[Source data]
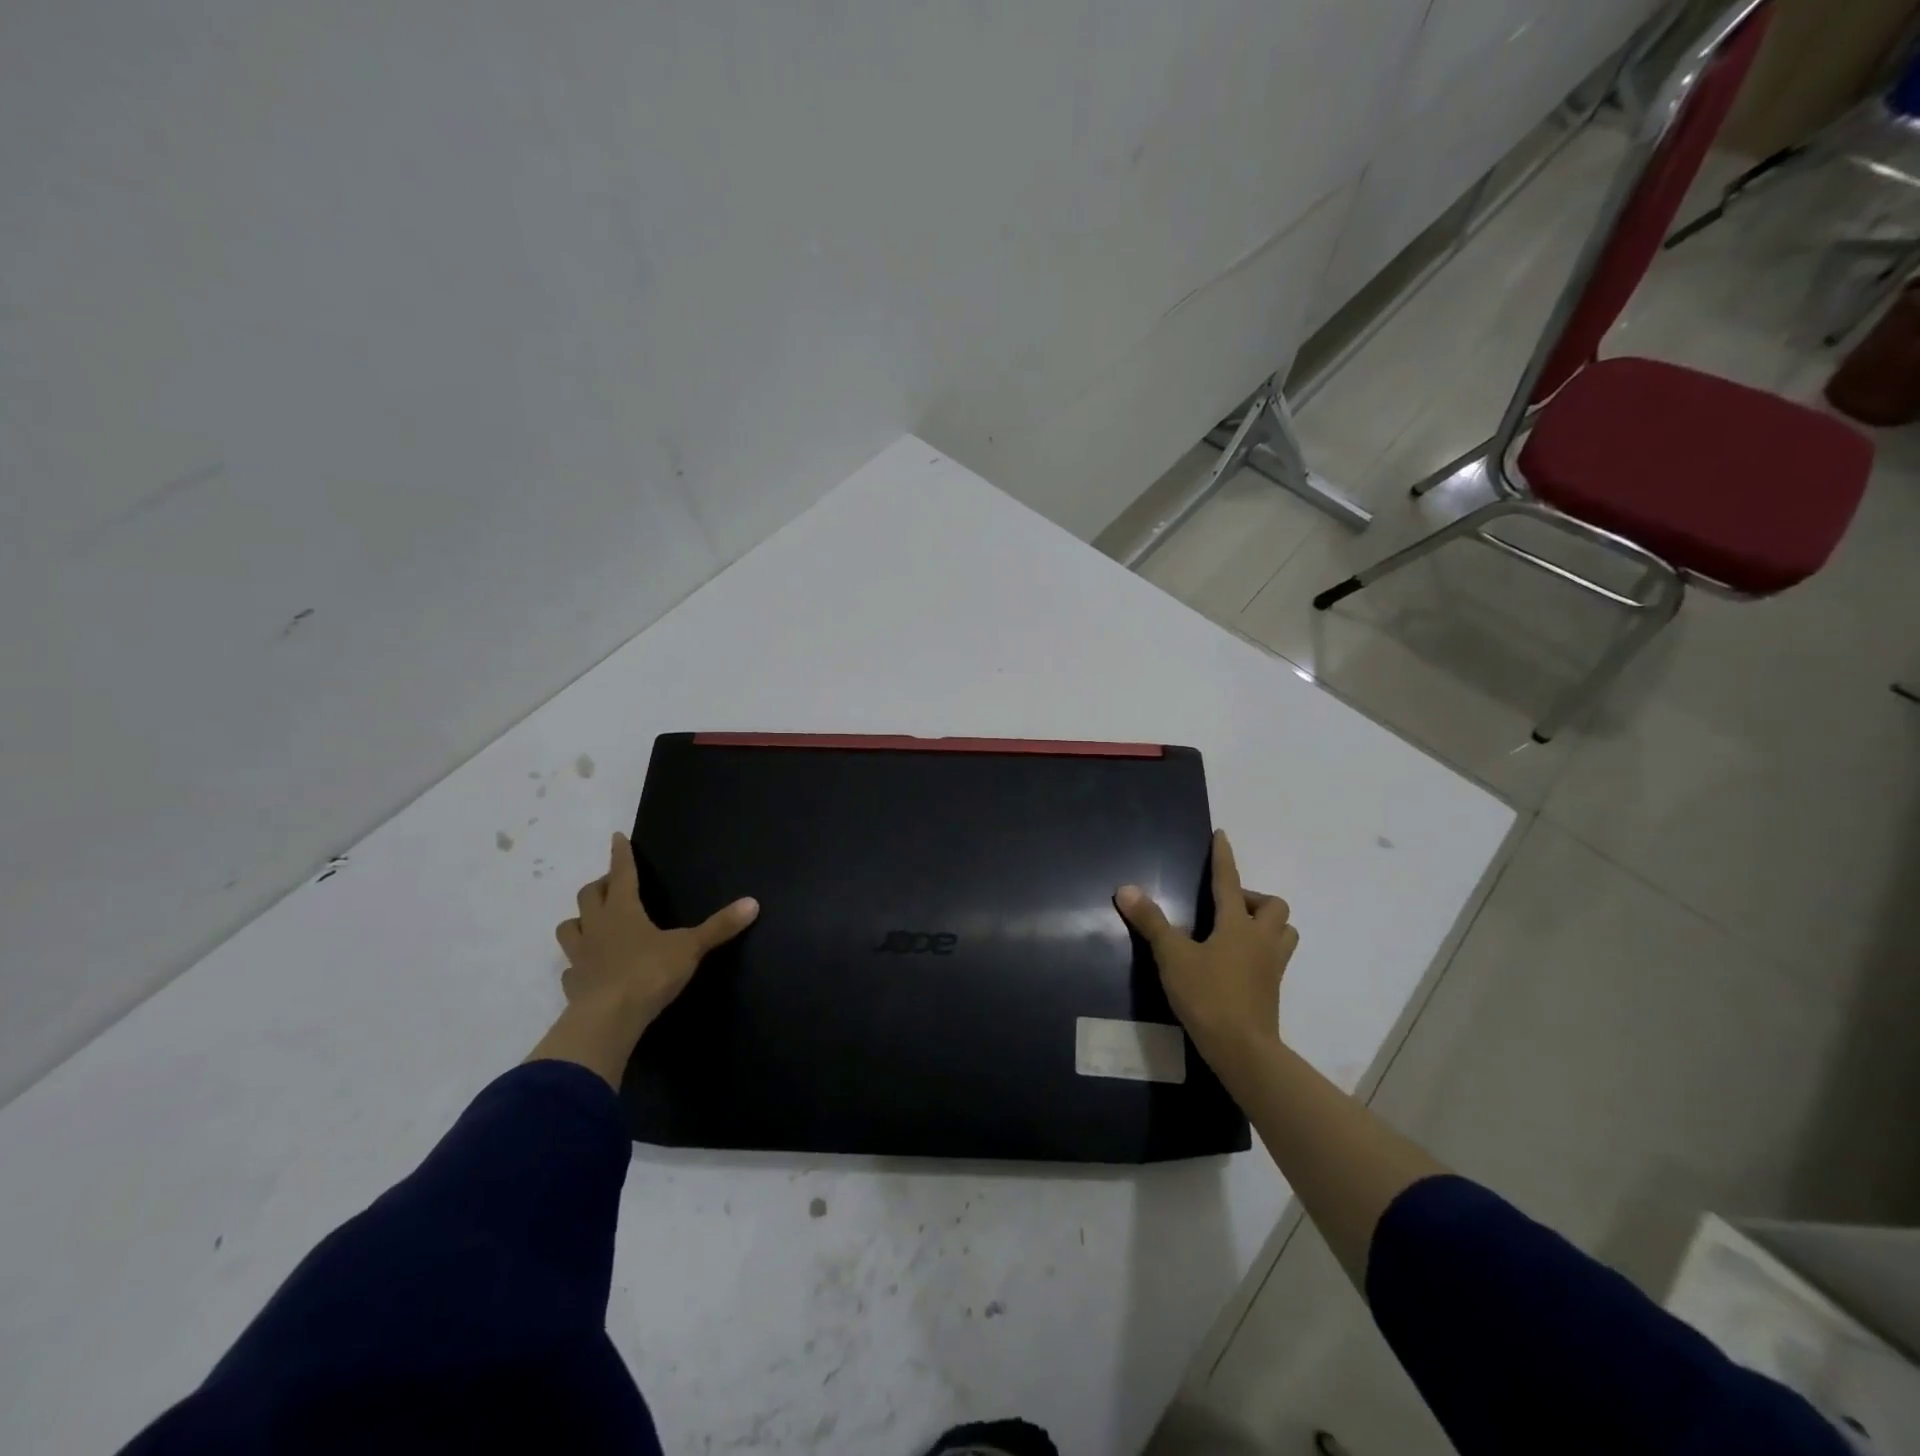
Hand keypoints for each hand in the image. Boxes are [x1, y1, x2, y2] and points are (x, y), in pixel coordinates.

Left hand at [555, 832, 758, 1031]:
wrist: (608, 1020)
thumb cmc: (649, 973)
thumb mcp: (690, 947)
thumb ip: (719, 926)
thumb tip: (753, 902)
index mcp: (623, 910)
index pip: (621, 873)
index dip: (621, 855)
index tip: (616, 837)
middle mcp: (596, 926)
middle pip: (588, 895)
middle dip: (600, 885)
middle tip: (612, 885)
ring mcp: (580, 955)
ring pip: (570, 927)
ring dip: (580, 920)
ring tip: (593, 922)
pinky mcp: (573, 984)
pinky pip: (570, 967)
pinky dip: (578, 962)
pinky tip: (588, 968)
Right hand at [1116, 829, 1297, 1072]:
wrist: (1243, 1050)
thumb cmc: (1208, 996)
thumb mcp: (1172, 956)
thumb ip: (1151, 922)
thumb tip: (1126, 889)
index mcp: (1238, 925)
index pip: (1229, 880)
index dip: (1223, 857)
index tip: (1222, 835)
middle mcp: (1261, 939)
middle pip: (1274, 905)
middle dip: (1254, 897)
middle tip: (1227, 906)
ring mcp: (1272, 966)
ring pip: (1283, 932)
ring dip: (1266, 923)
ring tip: (1238, 930)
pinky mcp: (1272, 989)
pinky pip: (1275, 956)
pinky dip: (1261, 949)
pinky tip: (1237, 961)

* **Problem**
Find all lines in the records that hold the word "thumb". Copy them.

* **Answer area**
thumb cmc: (649, 973)
thumb mcp: (690, 947)
thumb ip: (719, 926)
thumb tip: (753, 902)
thumb cmc: (1208, 996)
thumb mcp: (1172, 956)
thumb ip: (1151, 922)
thumb tip: (1126, 889)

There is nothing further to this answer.